====== SOURCE DATA ======

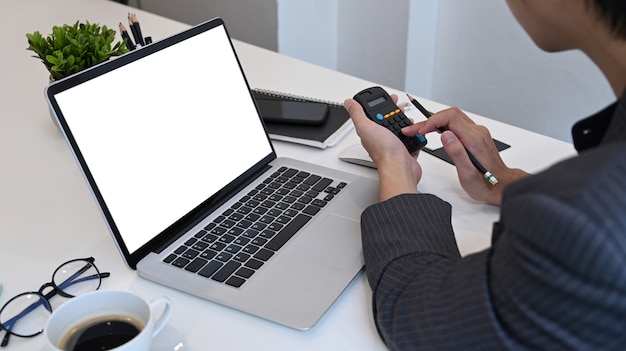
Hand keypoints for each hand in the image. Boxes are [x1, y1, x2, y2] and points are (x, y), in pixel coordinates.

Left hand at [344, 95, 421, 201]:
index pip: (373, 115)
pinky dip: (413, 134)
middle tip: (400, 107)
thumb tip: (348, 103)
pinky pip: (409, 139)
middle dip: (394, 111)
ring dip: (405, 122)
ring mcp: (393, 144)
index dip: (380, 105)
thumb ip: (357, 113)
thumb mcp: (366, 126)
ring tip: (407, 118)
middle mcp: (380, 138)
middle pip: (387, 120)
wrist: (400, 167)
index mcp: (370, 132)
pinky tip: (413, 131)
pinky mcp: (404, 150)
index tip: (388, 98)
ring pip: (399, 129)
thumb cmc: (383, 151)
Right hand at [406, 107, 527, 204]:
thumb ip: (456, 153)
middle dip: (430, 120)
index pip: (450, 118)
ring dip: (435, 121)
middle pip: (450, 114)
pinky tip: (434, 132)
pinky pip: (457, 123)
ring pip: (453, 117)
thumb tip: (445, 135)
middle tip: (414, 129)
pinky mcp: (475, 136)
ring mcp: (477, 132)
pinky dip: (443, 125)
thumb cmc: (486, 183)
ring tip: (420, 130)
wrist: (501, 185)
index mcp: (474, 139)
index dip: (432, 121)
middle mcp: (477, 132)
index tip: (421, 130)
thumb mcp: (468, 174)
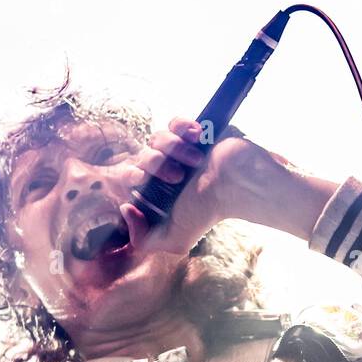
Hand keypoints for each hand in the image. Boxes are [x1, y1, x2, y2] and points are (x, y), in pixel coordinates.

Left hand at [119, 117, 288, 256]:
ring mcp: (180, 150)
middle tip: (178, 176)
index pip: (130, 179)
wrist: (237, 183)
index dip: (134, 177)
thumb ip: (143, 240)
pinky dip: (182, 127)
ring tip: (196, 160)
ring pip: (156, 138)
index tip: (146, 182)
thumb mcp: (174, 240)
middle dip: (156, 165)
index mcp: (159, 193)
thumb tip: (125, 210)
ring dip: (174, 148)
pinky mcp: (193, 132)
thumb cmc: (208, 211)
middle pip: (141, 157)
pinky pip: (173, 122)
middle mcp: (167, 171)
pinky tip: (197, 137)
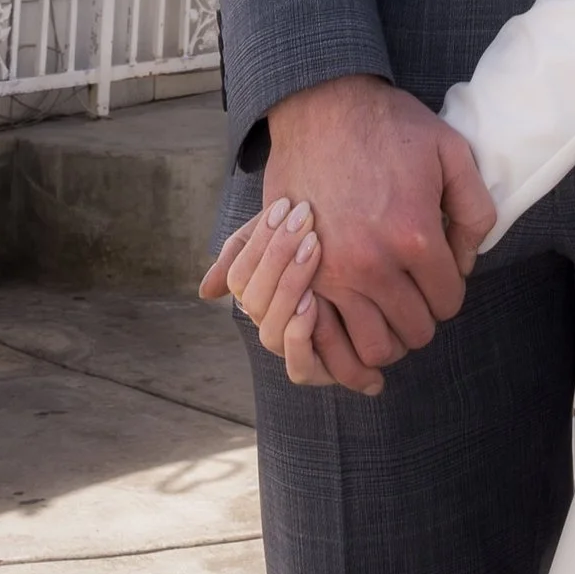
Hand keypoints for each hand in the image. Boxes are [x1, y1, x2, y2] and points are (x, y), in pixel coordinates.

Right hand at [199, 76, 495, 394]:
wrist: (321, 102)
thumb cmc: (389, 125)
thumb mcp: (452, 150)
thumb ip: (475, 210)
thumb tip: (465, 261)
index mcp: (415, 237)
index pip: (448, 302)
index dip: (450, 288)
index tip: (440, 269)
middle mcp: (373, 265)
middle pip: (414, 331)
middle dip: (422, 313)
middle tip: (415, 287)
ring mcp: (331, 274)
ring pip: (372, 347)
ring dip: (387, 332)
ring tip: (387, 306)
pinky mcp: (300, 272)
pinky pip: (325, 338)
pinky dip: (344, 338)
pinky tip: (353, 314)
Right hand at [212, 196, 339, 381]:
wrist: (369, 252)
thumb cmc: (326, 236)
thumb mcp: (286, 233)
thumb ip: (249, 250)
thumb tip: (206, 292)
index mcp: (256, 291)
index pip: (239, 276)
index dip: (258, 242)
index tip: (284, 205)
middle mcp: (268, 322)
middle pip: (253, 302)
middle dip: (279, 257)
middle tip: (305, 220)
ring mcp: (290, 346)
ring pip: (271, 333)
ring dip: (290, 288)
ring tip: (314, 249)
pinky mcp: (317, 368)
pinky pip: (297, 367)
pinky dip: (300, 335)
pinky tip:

======

— WHAT IS EXPECTED —
Exactly as written above, retype the lines starting at the one holding "pinky tip: (413, 131)" and ending at the one holding "middle tip: (178, 176)", both included, but not the pictures.

— YOUR RESPONSE —
pinky tip: (413, 131)
pinky mcp: (404, 150)
index tip: (388, 98)
ring pip: (399, 129)
thumb cmc: (383, 151)
Right hand at [406, 107, 527, 204]:
thumb ip: (456, 153)
middle dip: (430, 120)
index pip: (450, 118)
ring dip: (435, 121)
middle pip: (450, 114)
pinky tip: (434, 132)
pinky pip: (457, 123)
ring pip: (453, 117)
thumb tip: (445, 135)
middle tip: (414, 129)
pinky mcp: (475, 136)
ring mcp: (477, 132)
pinky dip: (443, 125)
thumb cmc: (486, 183)
ring tip: (420, 130)
wrist: (501, 185)
index mcp: (474, 139)
index dip: (432, 121)
middle mcp: (477, 132)
index tip: (421, 130)
thumb mcp: (468, 174)
Hand keypoints for each hand in the image. Boxes are [x1, y1, x2, y2] and points are (x, y), in pixel coordinates.

Left hand at [119, 117, 288, 256]:
ring mcp: (180, 150)
middle tip: (178, 176)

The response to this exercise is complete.